Hence, Option (a) is incorrect.
Option (b)
Given \[f(x) = \dfrac{{{a^x} + 1}}{{{a^x} - 1}}\] -----(2)
Replace \[x\] by \[ - x\] in equation (2), we get
 \[f( - x) = \dfrac{{{a^{ - x}} + 1}}{{{a^{ - x}} - 1}} = \dfrac{{\dfrac{{{a^x} + 1}}{{{a^x}}}}}{{\dfrac{{1 - {a^x}}}{{{a^x}}}}} = - f(x)\]
therefore \[f(x) = \dfrac{{{a^x} + 1}}{{{a^x} - 1}}\] is not an even function.
Hence, Option (b) is incorrect.
Option (c)
Given \[f(x) = x\dfrac{{{a^x} - 1}}{{{a^{ - x}} + 1}}\] ------(3)
Replace \[x\] by \[ - x\] in equation (3), we get
 \[f( - x) = \left( { - x} \right)\dfrac{{{a^{ - x}} - 1}}{{{a^{ - ( - x)}} + 1}} = - x\dfrac{{\dfrac{{1 - {a^x}}}{{{a^x}}}}}{{{a^x} + 1}} = \dfrac{1}{{{a^{2x}}}}f(x)\]
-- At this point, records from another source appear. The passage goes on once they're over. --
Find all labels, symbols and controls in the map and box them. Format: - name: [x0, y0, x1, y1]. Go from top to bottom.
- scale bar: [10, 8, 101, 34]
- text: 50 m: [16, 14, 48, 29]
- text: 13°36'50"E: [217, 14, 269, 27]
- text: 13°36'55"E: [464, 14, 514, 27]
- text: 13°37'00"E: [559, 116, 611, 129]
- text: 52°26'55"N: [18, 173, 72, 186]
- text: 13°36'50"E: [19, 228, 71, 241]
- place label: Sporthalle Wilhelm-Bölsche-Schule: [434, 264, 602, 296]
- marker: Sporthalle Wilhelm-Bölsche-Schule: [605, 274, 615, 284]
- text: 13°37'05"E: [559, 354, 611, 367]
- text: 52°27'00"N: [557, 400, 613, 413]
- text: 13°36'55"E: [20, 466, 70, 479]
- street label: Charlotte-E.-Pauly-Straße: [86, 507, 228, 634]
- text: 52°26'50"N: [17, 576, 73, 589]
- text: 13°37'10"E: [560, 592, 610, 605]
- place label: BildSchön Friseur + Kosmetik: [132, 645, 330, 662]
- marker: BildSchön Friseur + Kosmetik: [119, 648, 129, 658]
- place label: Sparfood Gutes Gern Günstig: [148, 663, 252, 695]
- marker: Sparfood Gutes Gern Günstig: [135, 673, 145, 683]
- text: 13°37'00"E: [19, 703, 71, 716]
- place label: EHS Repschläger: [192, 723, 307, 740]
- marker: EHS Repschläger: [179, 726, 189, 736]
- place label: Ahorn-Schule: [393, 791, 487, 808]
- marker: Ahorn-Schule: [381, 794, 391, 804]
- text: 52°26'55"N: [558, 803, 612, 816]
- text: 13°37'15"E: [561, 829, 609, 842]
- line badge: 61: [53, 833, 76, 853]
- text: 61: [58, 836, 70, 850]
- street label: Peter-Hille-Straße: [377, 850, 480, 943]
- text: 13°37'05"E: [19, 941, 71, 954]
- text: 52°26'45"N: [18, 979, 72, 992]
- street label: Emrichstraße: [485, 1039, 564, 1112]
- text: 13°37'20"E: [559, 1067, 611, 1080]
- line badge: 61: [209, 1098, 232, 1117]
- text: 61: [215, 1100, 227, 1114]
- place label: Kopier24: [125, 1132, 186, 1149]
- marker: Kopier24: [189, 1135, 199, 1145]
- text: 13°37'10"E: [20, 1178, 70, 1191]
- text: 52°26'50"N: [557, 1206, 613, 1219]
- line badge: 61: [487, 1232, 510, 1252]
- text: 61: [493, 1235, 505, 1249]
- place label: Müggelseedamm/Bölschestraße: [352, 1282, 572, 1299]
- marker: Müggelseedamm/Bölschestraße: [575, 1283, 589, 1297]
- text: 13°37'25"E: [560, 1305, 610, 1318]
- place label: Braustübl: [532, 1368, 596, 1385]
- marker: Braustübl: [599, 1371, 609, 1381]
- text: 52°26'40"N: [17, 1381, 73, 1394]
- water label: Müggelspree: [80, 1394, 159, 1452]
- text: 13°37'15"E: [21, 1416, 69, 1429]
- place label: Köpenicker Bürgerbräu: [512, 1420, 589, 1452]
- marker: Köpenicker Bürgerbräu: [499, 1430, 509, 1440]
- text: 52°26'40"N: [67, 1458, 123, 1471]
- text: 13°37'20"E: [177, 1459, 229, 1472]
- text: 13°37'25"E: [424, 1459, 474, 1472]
therefore \[f(x) = \dfrac{{{a^x} + {a^{ - x}}}}{{{a^x} - {a^{ - x}}}}\] is not an even function.
Hence, Option (c) is incorrect.
Option (d)
Given \[f(x) = {\log _2}\left( {x + \sqrt {{x^2} + 1} } \right)\] ------(4)
Replace \[x\] by \[ - x\] in equation (4), we get
 \[f( - x) = {\log _2}\left( { - x + \sqrt {{x^2} + 1} } \right) = {\log _2}\left( {\left( { - x + \sqrt {{x^2} + 1} } \right) \times \dfrac{{x + \sqrt {{x^2} + 1} }}{{x + \sqrt {{x^2} + 1} }}} \right) = - \log \left( {x + \sqrt {{x^2} + 1} } \right) = - f(x)\]
therefore \[f(x) = {\log _2}\left( {x + \sqrt {{x^2} + 1} } \right)\] is not an even function.
Hence, Option (d) is incorrect.
So, the correct answer is “Option d”.

Note: If a given function \[f(x)\] satisfied \[f( - x) = - f(x)\] for all \[x\] in the domain of f, then we say that \[f(x)\] is an odd function, otherwise we say that \[f(x)\] is not an odd function. To check that we have to replace \[x\] by \[ - x\] in the given function \[f(x)\] . Then check if \[f( - x) = - f(x)\] is satisfied or not, if it is satisfied then we say that \[f(x)\] is an odd function.